Wieviel Schutz bietet die Richtlinie vor einem Dumpingwettbewerb mit Hilfe niedriger Standards bei Verbraucherschutz oder Arbeitsrecht?

In bezug auf Anforderungen, die man an ausländische Dienstleistungserbringer stellen kann, ist noch weitgehend das Herkunftslandprinzip erhalten, und zudem sind die Kontrollmöglichkeiten stark begrenzt. Dienstleistungen sollten zeitlich befristet sein, sonst handelt es sich um Niederlassungen. Doch das ist ungeklärt. Zur Zulässigkeit von Anforderungen wie einem Verbot von Verkäufen unter Einstandspreis gibt es ebenfalls Rechtsunsicherheiten. Das wird Entscheidungen des Europäischen Gerichtshofes nach sich ziehen - doch dann liegt dort die politische Gestaltungshoheit.

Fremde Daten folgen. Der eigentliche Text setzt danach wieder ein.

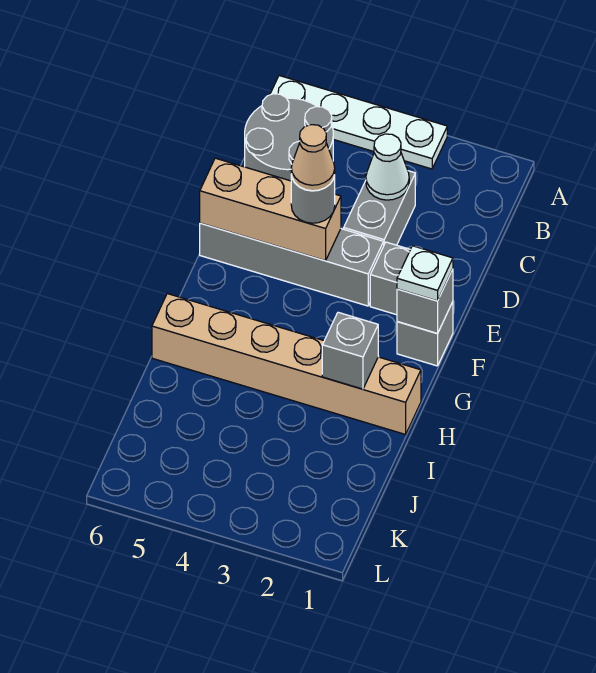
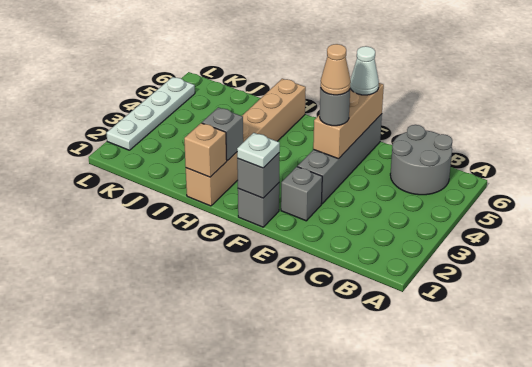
white 1x4 plate [270,76,447,169] -> white 1x4 plate moved to [106,77,195,150]
grey 1x2 brick [344,171,415,245] -> none
white 1x1 cone [366,134,409,200] -> white 1x1 cone moved to [350,46,379,95]
none -> tan 1x1 brick [184,123,227,177]

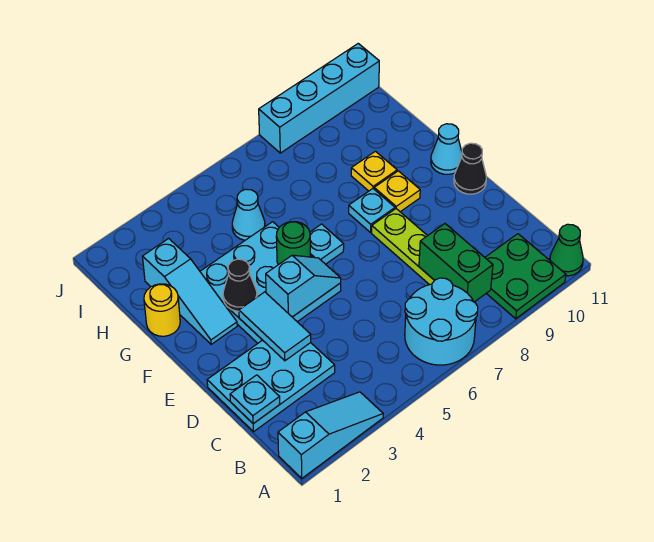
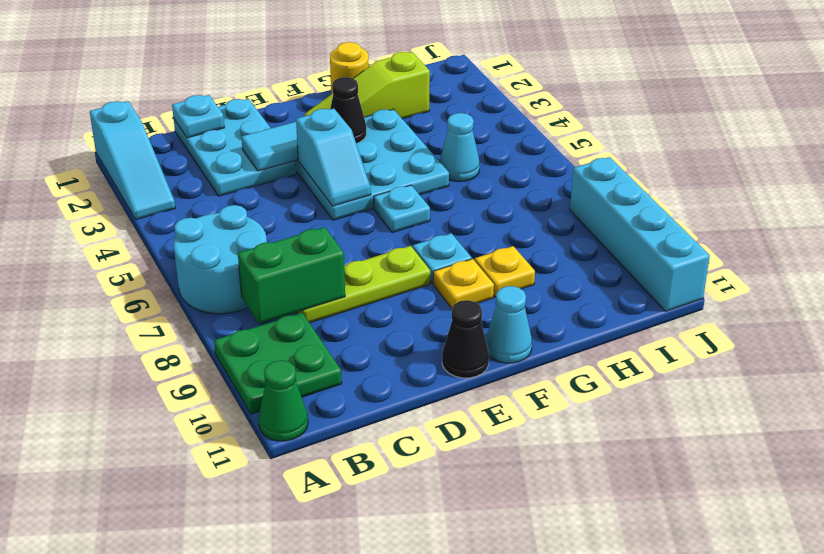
cyan 1x3 slope [142,238,237,344] -> lime 1x3 slope [304,52,430,119]
green 1x1 round brick [276,222,310,265] -> none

Auch aus der sozialdemokratischen Fraktion kamen sehr kritische Nachfragen zu den sozialen und arbeitsmarktpolitischen Risiken der Richtlinie...

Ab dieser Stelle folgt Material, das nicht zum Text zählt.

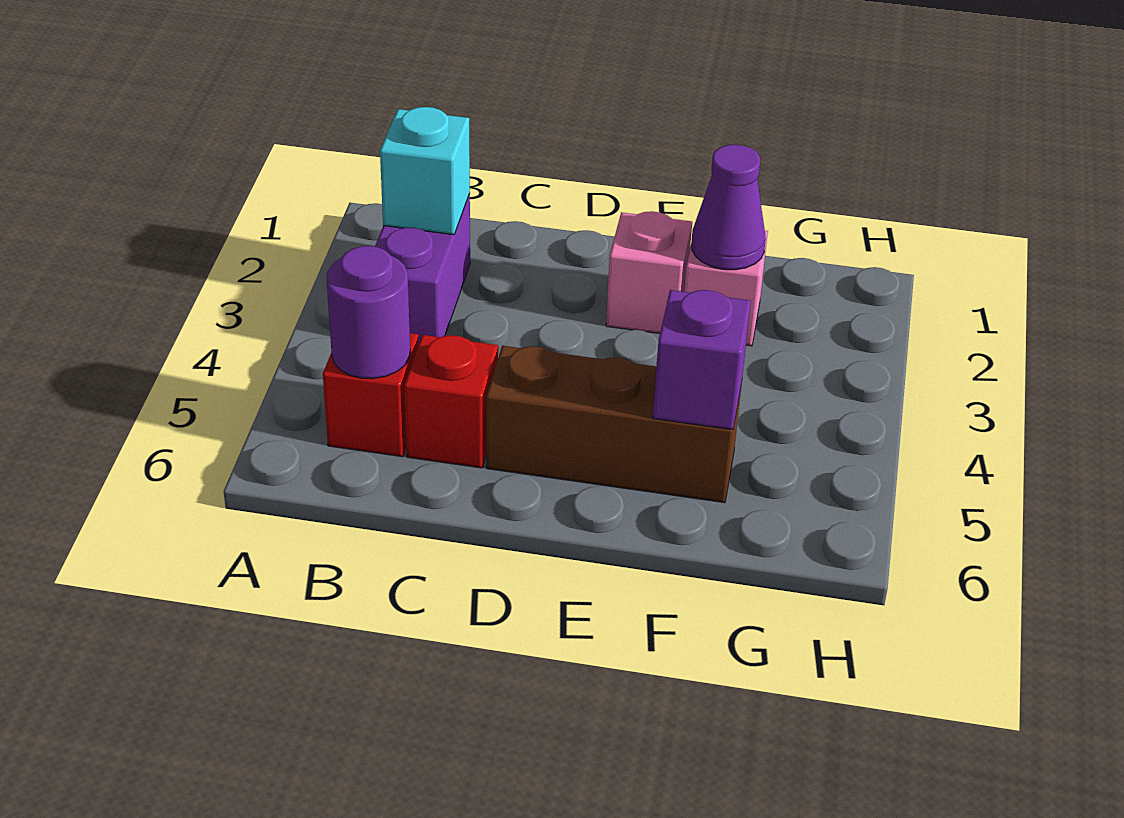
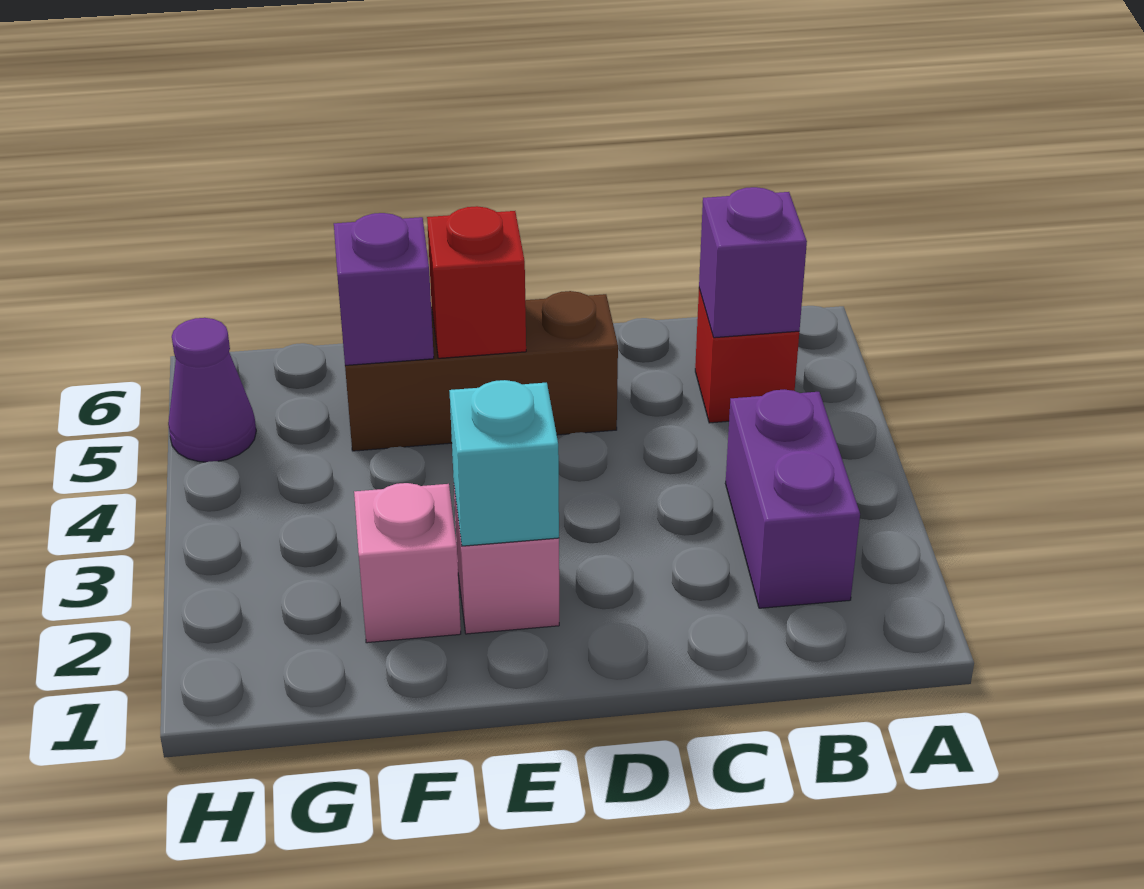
cyan 1x1 brick [380,107,470,235] -> cyan 1x1 brick moved to [449,380,559,546]
purple 1x1 round brick [327,246,410,379] -> purple 1x1 brick [699,187,807,338]
red 1x1 brick [404,335,498,468] -> red 1x1 brick moved to [427,206,526,358]
purple 1x1 cone [691,145,766,270] -> purple 1x1 cone moved to [168,318,256,462]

Das ist wertlos, solange es ohne Konsequenzen für das Agieren der SPD in der großen Koalition bleibt. Sie hat der Politik der Bundesregierung im Rat nicht widersprochen. Selbst diese Anhörung wollte die SPD verhindern, da sie die Debatte nicht wünscht. Sie ist über ein Minderheitenvotum von Linken, FDP und Grünen durchgesetzt worden. Die CDU/SPD-Regierung steht auf dem Standpunkt, daß es keinerlei Modifikationen an der Richtlinie mehr geben darf. Deshalb suchen wir die öffentliche Auseinandersetzung und wollen auch die Ergebnisse der Anhörung dazu nutzen. Ohne eine Protestbewegung, die sich erneut Gehör verschafft, können keine weiteren Änderungen an der Richtlinie durchgesetzt werden.

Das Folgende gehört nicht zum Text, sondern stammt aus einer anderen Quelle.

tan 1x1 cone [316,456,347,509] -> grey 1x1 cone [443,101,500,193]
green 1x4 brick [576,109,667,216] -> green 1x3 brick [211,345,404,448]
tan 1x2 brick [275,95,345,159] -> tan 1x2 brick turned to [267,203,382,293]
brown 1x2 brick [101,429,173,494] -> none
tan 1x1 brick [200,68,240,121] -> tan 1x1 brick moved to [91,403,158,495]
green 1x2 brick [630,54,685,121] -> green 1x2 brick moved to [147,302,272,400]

Welche nächsten Schritte plant die Linksfraktion vor der Entscheidung des Europäischen Parlaments im November?

Wir setzen ein Augenmerk auf die nationale Umsetzung. Forderungen nach einem Rechtsfolgebericht werden von uns unterstützt. Außerdem werden wir die Initiative zur Änderung des Entsendegesetzes ergreifen. Eine weitere Zunahme von Lohndumping muß verhindert werden. Sowohl im Europäischen Parlament als auch im Bundestag werden die Linksfraktionen auf klare Regelungen zur Daseinsvorsorge, auf eine politische Definitionshoheit drängen. Wir wollen diese Bereiche schützen und werden uns dem Privatisierungsdruck entgegenstellen.